---------- Input data ----------

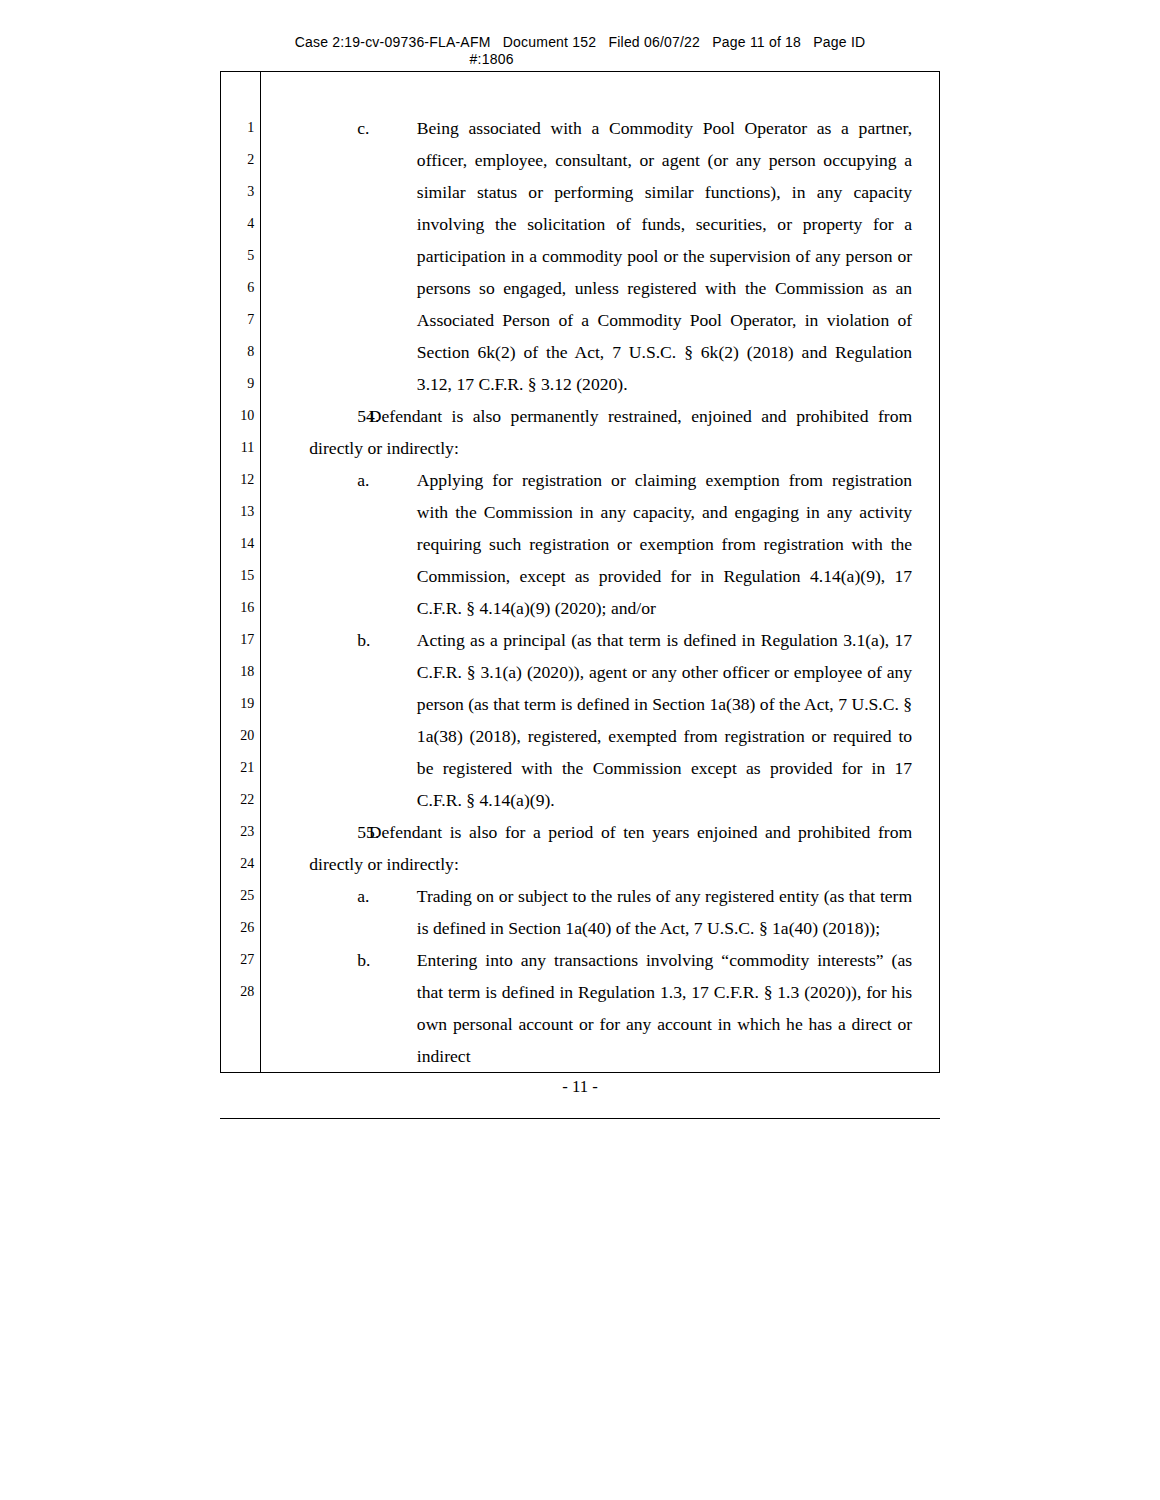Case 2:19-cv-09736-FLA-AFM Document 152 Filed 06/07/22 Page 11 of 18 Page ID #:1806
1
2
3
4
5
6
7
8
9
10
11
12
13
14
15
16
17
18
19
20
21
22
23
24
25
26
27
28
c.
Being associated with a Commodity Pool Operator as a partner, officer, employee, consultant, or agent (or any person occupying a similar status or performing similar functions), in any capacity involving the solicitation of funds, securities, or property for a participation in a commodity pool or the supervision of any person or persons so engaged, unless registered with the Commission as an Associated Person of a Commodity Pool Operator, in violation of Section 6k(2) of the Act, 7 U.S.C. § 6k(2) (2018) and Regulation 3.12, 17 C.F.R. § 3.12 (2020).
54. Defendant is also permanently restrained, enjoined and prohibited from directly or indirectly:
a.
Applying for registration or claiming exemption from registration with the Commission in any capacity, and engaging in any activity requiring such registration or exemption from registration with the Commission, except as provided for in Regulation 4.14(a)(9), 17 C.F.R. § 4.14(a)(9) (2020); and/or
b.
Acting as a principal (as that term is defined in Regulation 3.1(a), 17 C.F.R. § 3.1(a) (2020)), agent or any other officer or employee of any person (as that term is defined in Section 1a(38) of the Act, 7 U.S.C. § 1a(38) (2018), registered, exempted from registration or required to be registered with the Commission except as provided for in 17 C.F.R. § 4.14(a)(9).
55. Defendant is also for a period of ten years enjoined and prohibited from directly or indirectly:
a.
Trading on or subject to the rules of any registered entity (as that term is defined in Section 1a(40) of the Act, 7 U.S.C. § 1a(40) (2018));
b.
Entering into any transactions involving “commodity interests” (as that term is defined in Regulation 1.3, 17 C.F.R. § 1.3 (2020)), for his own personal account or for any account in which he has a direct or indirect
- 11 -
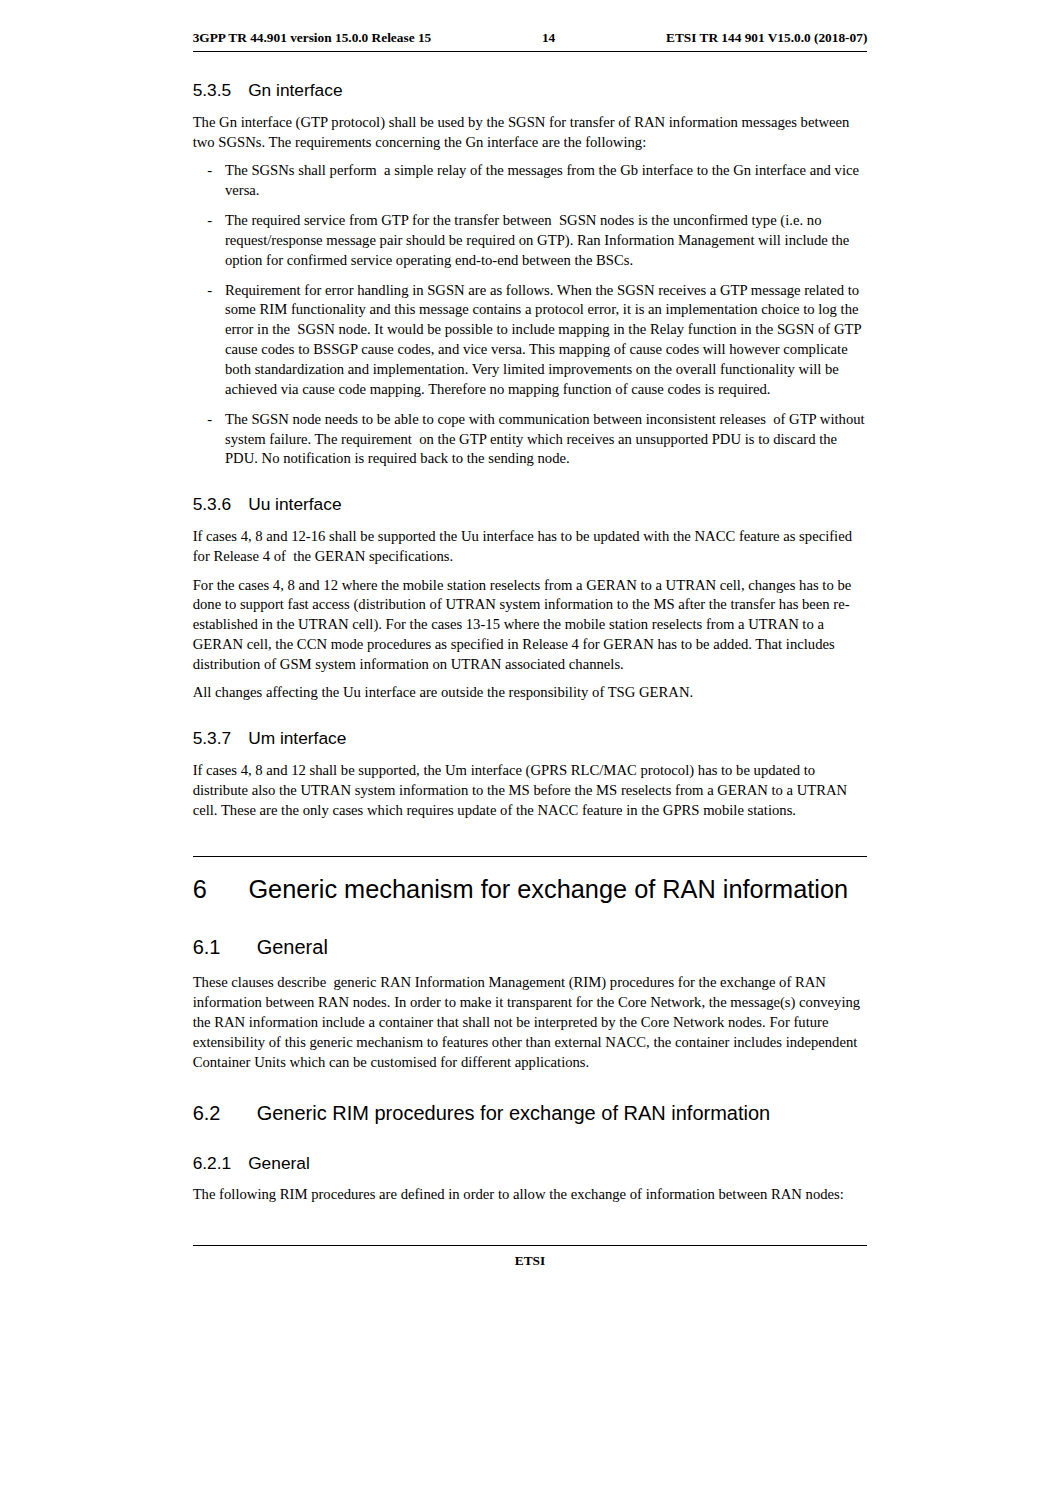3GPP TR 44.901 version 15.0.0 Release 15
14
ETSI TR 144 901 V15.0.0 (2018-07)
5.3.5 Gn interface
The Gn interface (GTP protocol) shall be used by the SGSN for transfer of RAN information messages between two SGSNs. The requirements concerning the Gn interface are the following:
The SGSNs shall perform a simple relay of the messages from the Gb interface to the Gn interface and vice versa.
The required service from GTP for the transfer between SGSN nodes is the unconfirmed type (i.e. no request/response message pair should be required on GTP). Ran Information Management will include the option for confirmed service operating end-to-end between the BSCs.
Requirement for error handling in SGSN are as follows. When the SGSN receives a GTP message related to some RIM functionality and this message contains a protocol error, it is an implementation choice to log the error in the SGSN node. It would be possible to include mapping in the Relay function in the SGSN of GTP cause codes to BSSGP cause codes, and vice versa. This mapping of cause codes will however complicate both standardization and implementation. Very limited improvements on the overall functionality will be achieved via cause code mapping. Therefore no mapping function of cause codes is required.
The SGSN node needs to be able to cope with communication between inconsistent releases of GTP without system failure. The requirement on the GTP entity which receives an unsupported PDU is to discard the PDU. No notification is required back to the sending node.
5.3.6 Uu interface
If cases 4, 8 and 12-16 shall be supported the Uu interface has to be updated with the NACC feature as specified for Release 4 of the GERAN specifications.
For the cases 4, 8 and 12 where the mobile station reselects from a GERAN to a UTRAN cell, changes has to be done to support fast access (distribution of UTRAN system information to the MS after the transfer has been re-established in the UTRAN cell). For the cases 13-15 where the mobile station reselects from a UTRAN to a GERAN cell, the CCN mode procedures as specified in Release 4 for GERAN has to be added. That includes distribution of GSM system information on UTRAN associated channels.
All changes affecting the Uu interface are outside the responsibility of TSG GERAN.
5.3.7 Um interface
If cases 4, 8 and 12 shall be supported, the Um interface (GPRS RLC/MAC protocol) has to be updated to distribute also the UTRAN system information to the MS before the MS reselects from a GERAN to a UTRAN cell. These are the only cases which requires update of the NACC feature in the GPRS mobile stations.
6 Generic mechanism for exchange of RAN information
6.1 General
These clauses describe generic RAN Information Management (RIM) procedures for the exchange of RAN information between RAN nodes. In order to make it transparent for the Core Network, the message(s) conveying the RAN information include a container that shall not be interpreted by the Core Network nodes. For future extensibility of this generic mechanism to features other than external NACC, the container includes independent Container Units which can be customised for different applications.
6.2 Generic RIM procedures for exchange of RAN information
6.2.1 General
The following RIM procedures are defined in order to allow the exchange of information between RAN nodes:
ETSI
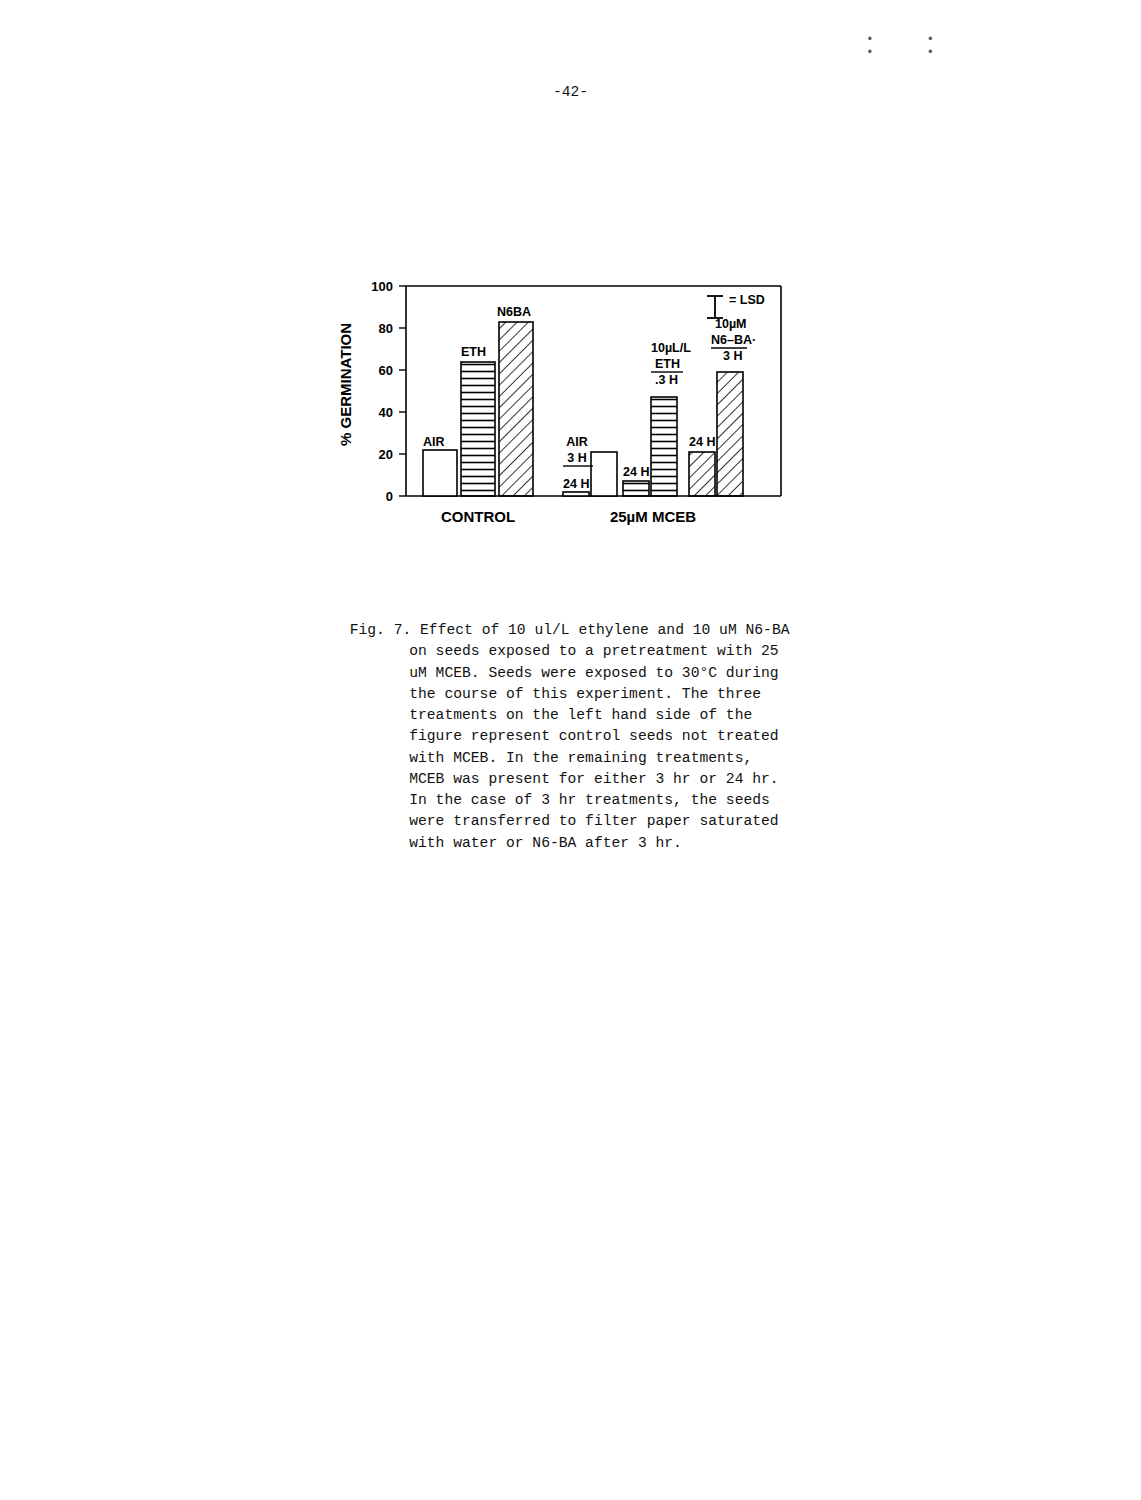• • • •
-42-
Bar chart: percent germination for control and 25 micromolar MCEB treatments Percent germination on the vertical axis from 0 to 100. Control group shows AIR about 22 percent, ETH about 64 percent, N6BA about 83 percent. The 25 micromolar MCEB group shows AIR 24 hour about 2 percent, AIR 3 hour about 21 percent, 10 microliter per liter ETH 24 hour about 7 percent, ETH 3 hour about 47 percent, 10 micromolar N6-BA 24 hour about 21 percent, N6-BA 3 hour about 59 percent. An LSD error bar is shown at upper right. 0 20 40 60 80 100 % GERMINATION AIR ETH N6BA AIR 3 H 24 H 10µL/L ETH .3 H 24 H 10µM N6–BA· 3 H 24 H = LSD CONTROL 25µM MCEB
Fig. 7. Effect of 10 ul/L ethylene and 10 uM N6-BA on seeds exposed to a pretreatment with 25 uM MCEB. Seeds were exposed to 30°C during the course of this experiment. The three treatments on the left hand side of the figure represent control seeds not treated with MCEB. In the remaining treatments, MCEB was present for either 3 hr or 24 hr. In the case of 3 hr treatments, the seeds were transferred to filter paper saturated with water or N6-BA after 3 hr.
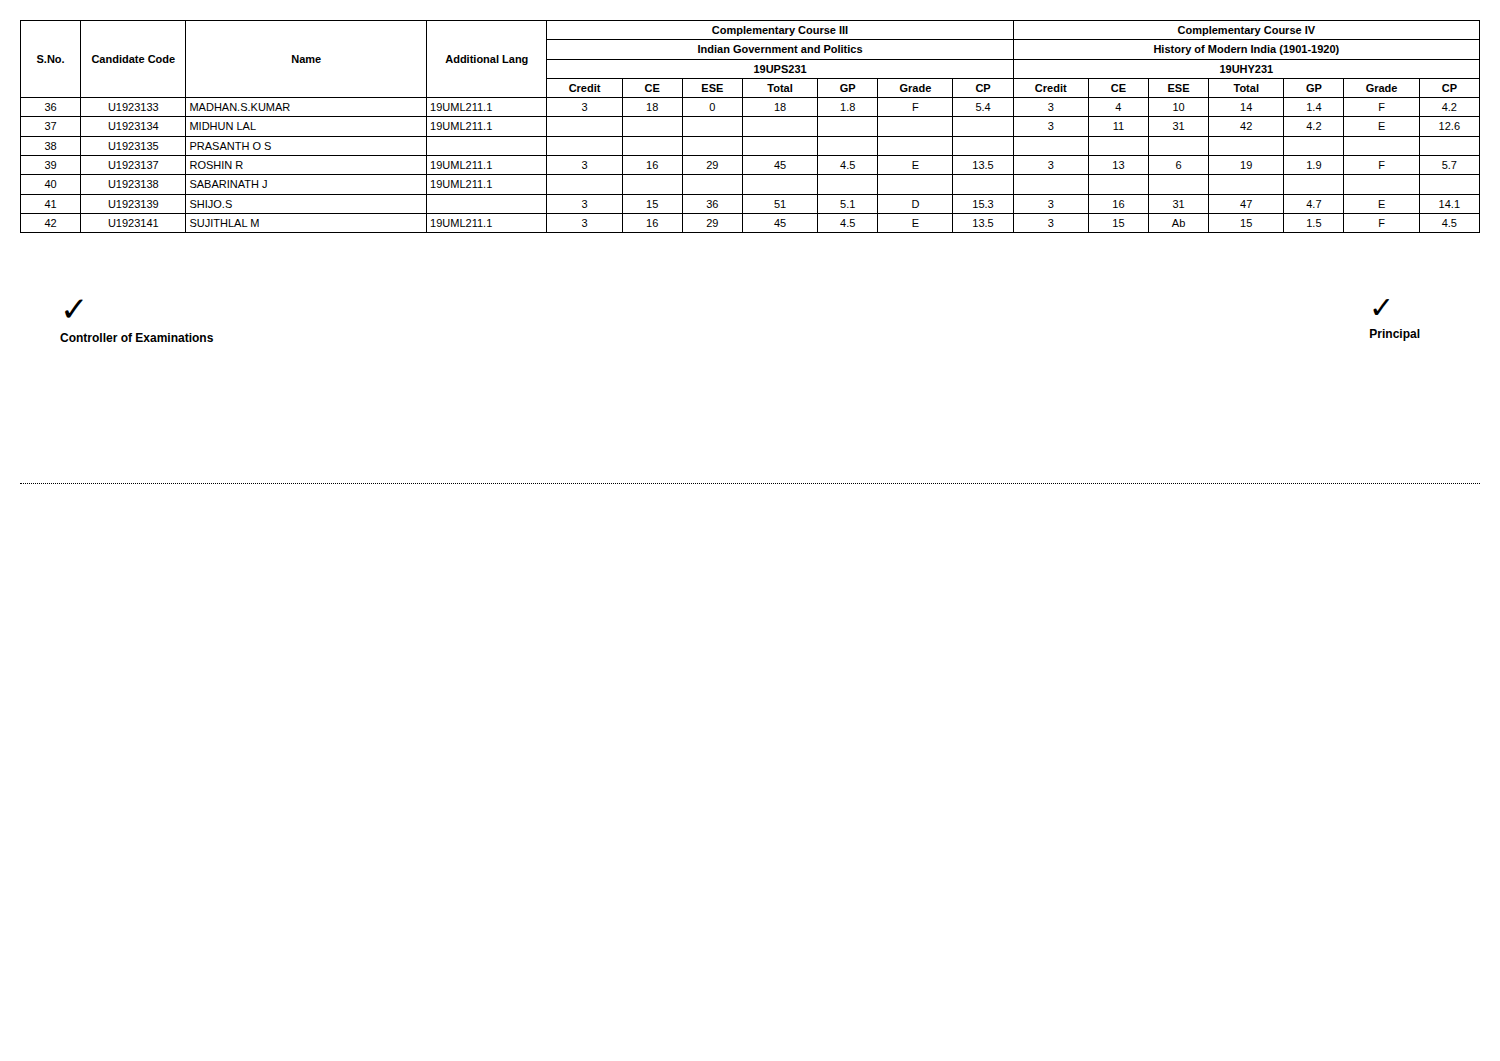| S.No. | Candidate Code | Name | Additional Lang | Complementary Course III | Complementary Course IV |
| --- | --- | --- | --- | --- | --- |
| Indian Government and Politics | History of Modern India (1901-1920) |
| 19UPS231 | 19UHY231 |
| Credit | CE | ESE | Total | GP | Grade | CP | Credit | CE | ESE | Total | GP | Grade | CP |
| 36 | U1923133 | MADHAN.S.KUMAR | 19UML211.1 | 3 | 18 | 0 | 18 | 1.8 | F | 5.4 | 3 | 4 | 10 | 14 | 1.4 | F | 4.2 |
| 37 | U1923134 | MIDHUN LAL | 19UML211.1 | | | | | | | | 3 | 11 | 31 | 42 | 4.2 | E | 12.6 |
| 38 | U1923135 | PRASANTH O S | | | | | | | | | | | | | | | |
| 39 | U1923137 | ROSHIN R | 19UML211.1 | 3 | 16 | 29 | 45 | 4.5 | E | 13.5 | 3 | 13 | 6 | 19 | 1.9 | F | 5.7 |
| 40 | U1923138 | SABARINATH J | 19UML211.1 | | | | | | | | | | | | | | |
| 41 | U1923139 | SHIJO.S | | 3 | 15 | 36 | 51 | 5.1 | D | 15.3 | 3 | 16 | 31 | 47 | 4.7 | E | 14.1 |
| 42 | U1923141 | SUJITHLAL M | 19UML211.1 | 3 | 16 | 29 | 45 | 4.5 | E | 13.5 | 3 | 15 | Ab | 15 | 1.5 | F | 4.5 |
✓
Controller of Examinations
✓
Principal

----------

Print, exactly as they appear above, the lines running from the one with "4.7 | E | 14.1 |" through the final line.

Response to the task:
| 41 | U1923139 | SHIJO.S | | 3 | 15 | 36 | 51 | 5.1 | D | 15.3 | 3 | 16 | 31 | 47 | 4.7 | E | 14.1 |
| 42 | U1923141 | SUJITHLAL M | 19UML211.1 | 3 | 16 | 29 | 45 | 4.5 | E | 13.5 | 3 | 15 | Ab | 15 | 1.5 | F | 4.5 |
✓
Controller of Examinations
✓
Principal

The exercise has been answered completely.